Early this year EMA said any increase in the Official Cash Rate would be precipitate, unjustified and speculative. It proved to be so.
Inflation in New Zealand has all year remained stubbornly below the mid-point of the Bank’s mandated inflation target. But interest rates were raised, the carry trade encouraged, and our cross rates with the US and Australia remaining higher than otherwise, and shredded margins on our $10 billion export trade across the Tasman.
Most economic commentators early in the year reasoned the present recovery would be similar to others, meaning it would be accompanied by rising demand and increasing inflationary pressures. This time it has been different. Other big factors are in play and they are new.

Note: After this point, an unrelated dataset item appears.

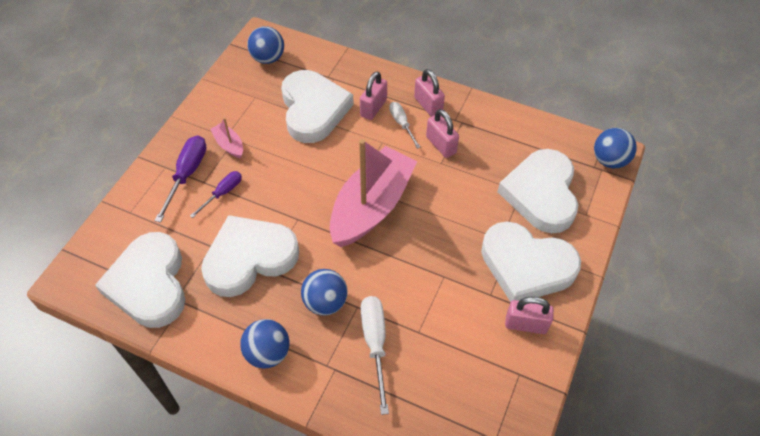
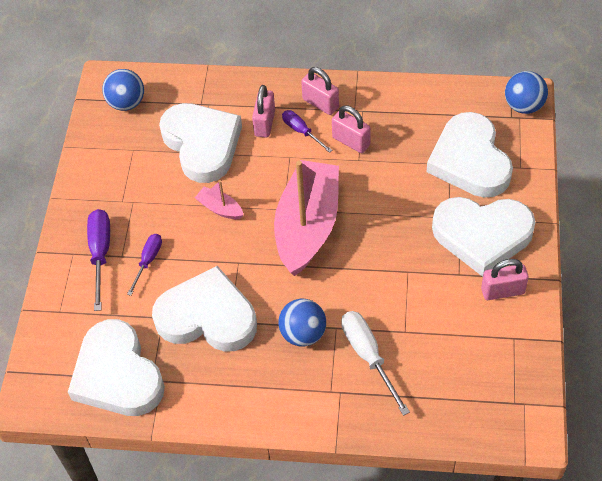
camera: 15 degrees left, 0 degrees up
(229, 145) = (130, 209): pink boat -> pink boat (220, 208)
(249, 258) = (207, 316): white heart -> white heart turned 60 degrees clockwise
(268, 353) = (268, 399): blue ball -> none
(401, 124) = (301, 131): white screwdriver -> purple screwdriver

China rapidly becoming our major trading partner represents one of them. (The Australia/ China FTA could not have come at a better time for Australia, with benefits for us as it helps lift their economy).
Importantly, the price of oil has collapsed by 30 per cent with more to follow. The second round effect of this will cut more cost out of production and freight internationally. Deflation will become a more real threat than inflation, if not already, as is evident in Europe and Japan. China’s growth targets also continued to decline.
During the year a report NZ Manufacturing Sector: Its Dynamics and Competitiveness was published covering 15 high growth manufacturing companies. In passing it recorded that manufacturing accounts for 14.6 per cent of GDP, and is rich in skills, and highly paid employment and R&D activity.
The companies profiled in the publication are all highly successful, a success they attribute to an intense focus on innovation, a willingness to re-invent themselves, invest heavily in R&D, and in skills and market development.
Leading businesses such as these – including F&P Healthcare, Orion Health and Gallagher – demonstrate what it takes to become a successful manufacturer in New Zealand. They are showing how others too can break free of the forces beyond their control, including the currency.
In doing so they are blazing the trail for New Zealand as a whole, which is that to be successful New Zealand must become a world champion at innovation and the best place anywhere to undertake R&D.